Le Robin Hood s’était ancré à la hauteur de l’Opéra et, depuis le pont, ses passagers découvraient toute la Promenade des Anglais plantée de palmiers et de lauriers-roses, kaléidoscope de verts, de roses et de blancs avec ses hôtels neufs, ses villas, son immense plage de galets où les fils de Britannia découvraient depuis des dizaines d’années le plaisir d’une douce errance entre la mer bleue et la foisonnante végétation.

Tout à l’heure, après son passage dans les artères principales de la ville et surtout le Cours où se livrerait le plus gros des batailles de confetti, le cortège des chars représentant des scènes de contes de fées ou des animaux fantastiques traités sur le mode humoristique déboucherait finalement sur la Promenade où l’on pourrait les admirer sans même avoir besoin de jumelles.

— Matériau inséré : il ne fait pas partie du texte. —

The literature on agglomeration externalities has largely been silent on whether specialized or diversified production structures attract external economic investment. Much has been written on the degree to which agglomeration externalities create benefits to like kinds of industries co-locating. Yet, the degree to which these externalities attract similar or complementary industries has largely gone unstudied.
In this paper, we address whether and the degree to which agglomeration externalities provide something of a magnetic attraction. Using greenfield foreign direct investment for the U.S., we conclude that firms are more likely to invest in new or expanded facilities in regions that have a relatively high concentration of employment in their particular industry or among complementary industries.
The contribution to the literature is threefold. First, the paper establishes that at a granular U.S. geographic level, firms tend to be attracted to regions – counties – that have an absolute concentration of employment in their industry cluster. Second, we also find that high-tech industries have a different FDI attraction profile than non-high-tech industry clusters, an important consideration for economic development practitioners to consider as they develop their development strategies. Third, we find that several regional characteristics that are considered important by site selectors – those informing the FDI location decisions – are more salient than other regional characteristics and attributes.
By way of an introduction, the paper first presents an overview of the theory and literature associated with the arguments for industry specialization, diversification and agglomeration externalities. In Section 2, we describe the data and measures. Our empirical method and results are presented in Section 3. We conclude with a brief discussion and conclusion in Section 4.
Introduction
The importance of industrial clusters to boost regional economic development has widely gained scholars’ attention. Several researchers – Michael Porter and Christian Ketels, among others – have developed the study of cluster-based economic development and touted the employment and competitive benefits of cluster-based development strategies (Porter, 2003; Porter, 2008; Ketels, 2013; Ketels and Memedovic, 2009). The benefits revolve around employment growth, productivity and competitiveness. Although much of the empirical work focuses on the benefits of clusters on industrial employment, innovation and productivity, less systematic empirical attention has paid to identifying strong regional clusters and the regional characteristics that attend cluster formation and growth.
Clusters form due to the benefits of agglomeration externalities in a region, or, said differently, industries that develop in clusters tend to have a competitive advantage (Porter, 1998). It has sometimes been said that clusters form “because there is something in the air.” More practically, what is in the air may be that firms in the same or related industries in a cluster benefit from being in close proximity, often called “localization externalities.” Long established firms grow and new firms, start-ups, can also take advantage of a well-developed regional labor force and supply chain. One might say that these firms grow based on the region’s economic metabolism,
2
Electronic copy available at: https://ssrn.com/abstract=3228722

Lord Sherwood en avait muni chacun de ses invités qui pouvaient ainsi suivre la fête sans craindre les fameux « bonbons » qui se déversaient à pleins sacs de toutes les fenêtres sur la foule colorée où le scintillement des paillettes allumait de brefs éclairs. Le bruit des fanfares emplissait l’air. Naturellement, Orchidée regardait comme les autres et s’amusait de ce tohu-bohu un peu délirant avec ses crépitements de pétards qui lui rappelaient le Nouvel An chinois :

— Ce délire ne vous paraît pas vulgaire ? fit une voix auprès d’elle, et il faut avoir le goût de la bagarre pour s’y mêler. Par contre, j’aimerais vous montrer le Corso fleuri de demain.

Le comte Alfieri venait de s’accouder à son côté. Son cœur manqua un battement : le moment était venu d’engager le fer. Sans cesser de regarder dans l’appareil optique, elle eut un petit sourire.

— On m’a déjà proposé de me montrer la bataille de fleurs. Merci de votre offre mais je n’aime pas beaucoup la foule et je suppose qu’elle sera aussi dense qu’aujourd’hui.

— Sans aucun doute mais le spectacle devrait vous plaire davantage. Il mérite d’être vu de plus près. De la terrasse de l’hôtel Westminster, par exemple, où nous pourrions prendre le thé ?

— C’est donc une invitation ?

— Formelle.

— Et pourquoi me l’adressez-vous ? Nous ne nous connaissons pas.

— Croyez-vous ? Il me semble, quant à moi, que je vous connais depuis longtemps.

Orchidée se mit à rire :

— Ah ? Voilà qui est mieux ! Tout à l’heure vous ne trouviez rien de plus original que demander où vous m’avez déjà rencontrée.

— Si vous avez envie de vous moquer de moi ne vous privez pas ! Votre rire est le plus joli qui soit.

— Ne me prêtez pas de si noires intentions et répondez d’abord à une question, s’il vous plaît !

— Laquelle ?

— Hier, lorsque vous escortiez Mlle d’Auvray, vous étiez bien loin de songer à moi. D’où vient cet intérêt soudain ? Du fait qu’on vous a préféré ce cher Grigori ?

— Vous ne pensez pas ce que vous dites ? Du moins je veux l’espérer, fit-il avec une gravité inattendue. Il faudrait être fou pour établir la moindre comparaison entre vous et cette jolie fille. Charmante, sans doute, mais incapable d’attacher sérieusement le cœur d’un homme.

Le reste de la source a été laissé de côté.